Тогда Умслопогас стал есть. С каждым днем он поправлялся. Как-то, сидя у огня, он разговорился с хозяином пещеры.

— Как тебя зовут? — спросил Умслопогас.

— Имя мое — Галази-Волк, — ответил тот, — я зулусской крови, из рода короля Чаки. Отец Сензангаконы, отца Чаки, приходится мне прадедом.

— Откуда же ты, Галази?

— Я пришел из Земли Свази, из племени галакази, которым должен был бы править. История моя такова: Сигуйяна, дед мой, приходился младшим братом Сензангаконе, но, поссорившись с последним, ушел и стал странником. С некоторыми людьми из племени мтетва он кочевал по Земле Свази, пребывал у племени галакази, в их больших пещерах. В конце концов он убил вождя племени и занял его место. После его смерти правил мой отец, но образовалась целая враждебная партия, ненавидевшая его за зулусское происхождение и желавшая возвести в правители кого-нибудь из древнего рода свази. Сделать этого они не могли — так боялись моего отца. Я же родился от его старшей жены, так что в будущем мне предстояло быть вождем, и потому представители враждебной партии ненавидели также и меня.

Так обстояло дело до прошлой зимы, когда мой отец задумал во что бы то ни стало лишить жизни двадцать военачальников с их женами и детьми, потому что узнал о составленном ими заговоре. Но военачальники, проведав, что им уготовано, убедили одну из жен отца отравить его. Ночью она его отравила, а поутру мне пришли сказать, что отец лежит больной и зовет меня. Я пошел к нему в хижину и нашел его в корчах.

— Что случилось, отец? — вскрикнул я. — Кто виновник злодейства?

— Я отравлен, сын мой, — проговорил он, задыхаясь, — вот мой убийца! — Он указал на женщину, стоявшую у дверей с опущенной головой и с дрожью следившую за плодами своего преступления.

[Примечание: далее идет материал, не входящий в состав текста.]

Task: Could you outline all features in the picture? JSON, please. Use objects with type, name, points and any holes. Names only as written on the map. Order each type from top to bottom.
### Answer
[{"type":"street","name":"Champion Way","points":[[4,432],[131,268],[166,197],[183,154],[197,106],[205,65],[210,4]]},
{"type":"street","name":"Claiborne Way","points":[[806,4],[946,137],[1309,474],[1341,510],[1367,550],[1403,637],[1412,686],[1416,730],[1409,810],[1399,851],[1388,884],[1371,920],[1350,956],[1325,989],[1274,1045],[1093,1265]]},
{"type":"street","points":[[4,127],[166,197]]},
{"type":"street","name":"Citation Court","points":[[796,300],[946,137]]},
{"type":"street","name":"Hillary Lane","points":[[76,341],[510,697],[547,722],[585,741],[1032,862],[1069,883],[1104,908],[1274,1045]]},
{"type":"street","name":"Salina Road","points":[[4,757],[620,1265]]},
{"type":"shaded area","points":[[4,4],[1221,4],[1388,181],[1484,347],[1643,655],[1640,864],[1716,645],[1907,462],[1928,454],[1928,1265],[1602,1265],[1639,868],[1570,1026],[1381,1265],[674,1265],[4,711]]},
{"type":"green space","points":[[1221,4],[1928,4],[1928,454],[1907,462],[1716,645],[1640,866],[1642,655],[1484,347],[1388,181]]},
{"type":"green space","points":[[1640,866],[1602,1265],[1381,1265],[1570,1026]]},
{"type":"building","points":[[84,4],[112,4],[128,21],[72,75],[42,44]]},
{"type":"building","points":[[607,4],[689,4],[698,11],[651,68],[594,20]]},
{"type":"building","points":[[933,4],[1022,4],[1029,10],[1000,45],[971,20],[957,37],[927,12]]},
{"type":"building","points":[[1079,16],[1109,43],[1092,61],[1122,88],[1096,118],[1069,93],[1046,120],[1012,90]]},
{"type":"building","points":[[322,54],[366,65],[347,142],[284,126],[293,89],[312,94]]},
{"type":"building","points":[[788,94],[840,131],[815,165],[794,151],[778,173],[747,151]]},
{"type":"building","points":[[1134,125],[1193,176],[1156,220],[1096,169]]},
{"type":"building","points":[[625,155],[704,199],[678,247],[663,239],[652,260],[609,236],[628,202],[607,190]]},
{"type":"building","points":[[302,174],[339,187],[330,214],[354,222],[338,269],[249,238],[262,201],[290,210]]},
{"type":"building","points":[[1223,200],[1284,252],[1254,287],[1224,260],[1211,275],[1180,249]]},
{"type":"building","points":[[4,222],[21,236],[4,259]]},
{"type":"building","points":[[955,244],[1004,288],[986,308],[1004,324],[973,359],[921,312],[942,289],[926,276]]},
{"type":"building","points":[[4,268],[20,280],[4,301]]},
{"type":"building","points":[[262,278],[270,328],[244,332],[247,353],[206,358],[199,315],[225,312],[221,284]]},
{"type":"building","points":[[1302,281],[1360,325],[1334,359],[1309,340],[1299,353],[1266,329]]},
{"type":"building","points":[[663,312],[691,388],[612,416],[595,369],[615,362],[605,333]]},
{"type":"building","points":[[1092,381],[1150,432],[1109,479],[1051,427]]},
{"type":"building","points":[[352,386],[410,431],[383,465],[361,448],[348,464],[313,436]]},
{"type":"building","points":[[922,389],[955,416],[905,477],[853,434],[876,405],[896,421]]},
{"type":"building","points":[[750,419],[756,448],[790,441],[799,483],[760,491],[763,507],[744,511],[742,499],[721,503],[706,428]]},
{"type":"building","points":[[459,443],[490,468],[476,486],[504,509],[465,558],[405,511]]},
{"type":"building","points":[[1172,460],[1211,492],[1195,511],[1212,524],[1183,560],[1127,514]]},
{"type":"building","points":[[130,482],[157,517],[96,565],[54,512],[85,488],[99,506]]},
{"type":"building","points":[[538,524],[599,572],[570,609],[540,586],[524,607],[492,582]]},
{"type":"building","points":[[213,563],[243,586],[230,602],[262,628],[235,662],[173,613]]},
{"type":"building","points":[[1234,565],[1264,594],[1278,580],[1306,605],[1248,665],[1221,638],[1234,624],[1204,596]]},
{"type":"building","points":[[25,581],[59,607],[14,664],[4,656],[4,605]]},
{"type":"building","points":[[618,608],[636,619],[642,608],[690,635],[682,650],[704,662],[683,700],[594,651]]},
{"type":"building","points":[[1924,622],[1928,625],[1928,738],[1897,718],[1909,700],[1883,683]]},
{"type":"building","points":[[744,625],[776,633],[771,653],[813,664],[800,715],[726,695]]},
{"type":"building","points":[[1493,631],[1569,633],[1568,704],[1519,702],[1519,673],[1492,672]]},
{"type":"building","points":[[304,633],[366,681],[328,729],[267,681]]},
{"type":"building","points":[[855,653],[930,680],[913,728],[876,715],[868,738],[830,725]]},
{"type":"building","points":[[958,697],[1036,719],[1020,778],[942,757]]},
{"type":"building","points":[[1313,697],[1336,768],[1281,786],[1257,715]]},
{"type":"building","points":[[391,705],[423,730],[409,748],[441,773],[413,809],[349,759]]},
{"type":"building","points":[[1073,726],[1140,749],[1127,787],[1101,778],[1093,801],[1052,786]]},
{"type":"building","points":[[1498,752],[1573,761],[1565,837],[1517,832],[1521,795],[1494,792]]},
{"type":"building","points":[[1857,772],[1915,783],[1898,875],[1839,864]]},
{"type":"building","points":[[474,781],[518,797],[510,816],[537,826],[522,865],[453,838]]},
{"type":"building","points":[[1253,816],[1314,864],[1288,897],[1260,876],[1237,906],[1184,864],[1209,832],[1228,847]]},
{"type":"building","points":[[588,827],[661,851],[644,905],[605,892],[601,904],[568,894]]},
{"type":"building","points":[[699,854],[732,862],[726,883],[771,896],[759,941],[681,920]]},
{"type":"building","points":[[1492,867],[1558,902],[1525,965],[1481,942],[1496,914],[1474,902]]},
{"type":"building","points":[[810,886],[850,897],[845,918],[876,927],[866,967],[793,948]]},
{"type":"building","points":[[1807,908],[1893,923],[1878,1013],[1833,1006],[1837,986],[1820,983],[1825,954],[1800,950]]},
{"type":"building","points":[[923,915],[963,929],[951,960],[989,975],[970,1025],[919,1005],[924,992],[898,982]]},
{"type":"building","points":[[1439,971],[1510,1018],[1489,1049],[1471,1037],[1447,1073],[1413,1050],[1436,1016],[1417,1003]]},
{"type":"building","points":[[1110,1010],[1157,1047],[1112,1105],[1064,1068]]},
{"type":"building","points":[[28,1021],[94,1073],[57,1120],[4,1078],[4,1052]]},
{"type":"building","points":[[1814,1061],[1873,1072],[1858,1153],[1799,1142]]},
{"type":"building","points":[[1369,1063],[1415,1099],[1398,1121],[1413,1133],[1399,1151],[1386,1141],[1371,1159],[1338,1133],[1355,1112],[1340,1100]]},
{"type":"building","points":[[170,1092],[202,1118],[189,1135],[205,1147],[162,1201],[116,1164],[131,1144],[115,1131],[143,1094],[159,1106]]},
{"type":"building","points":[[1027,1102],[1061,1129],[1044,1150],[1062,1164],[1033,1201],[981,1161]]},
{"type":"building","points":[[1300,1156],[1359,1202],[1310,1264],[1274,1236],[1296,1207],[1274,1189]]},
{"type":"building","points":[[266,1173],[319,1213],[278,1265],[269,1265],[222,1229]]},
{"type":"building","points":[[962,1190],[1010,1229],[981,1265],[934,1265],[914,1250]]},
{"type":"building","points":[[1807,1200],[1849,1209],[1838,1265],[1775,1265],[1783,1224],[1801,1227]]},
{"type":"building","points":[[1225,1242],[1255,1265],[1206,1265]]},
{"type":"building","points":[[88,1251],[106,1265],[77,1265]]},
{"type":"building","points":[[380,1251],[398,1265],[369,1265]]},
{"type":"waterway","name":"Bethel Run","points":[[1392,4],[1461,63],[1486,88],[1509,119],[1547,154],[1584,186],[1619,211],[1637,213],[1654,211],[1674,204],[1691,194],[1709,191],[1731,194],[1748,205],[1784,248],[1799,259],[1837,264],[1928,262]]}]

Эта жена отца была молода и прекрасна, мы дружили с ней, однако я, не задумываясь, кинулся на нее, так как сердце мое разрывалось. Схватив копье, я подбежал к ней и, несмотря на ее мольбы о пощаде, заколол.

— Молодец, Галази! — крикнул мне отец. — Когда меня не станет, позаботься о себе, эти собаки галакази прогонят тебя отсюда, не дадут властвовать. Если ты останешься в живых, поклянись мне, что не успокоишься, пока не отомстишь за меня!

— Клянусь, отец мой! — ответил я. — Клянусь, что истреблю все племя галакази до последнего человека, кроме своих родственников, и обращу в рабство их жен и детей!

— Громкие слова для молодых уст, — сказал отец, — но я верю, что ты это выполнишь. В свой предсмертный час я предвижу твое будущее, Галази. О, внук Сигуйяны, перед тобой несколько лет странствования по чужой земле, а там — смерть, мужественная, не такая, как моя, от руки этой ведьмы!

С этими словами он поднял голову, посмотрел на меня и с громким стоном скончался.

Я вышел из хижины, таща за собой тело женщины. Много военачальников собралось тут в ожидании конца.

— Вождя, отца моего, не стало! — громко крикнул я. — И я, Галази, заступая на его место, убил его убийцу! — Я повернул тело так, чтобы они могли видеть лицо. Тогда отец женщины, толкнувший ее на убийство и находившийся тут, обезумел от такого зрелища.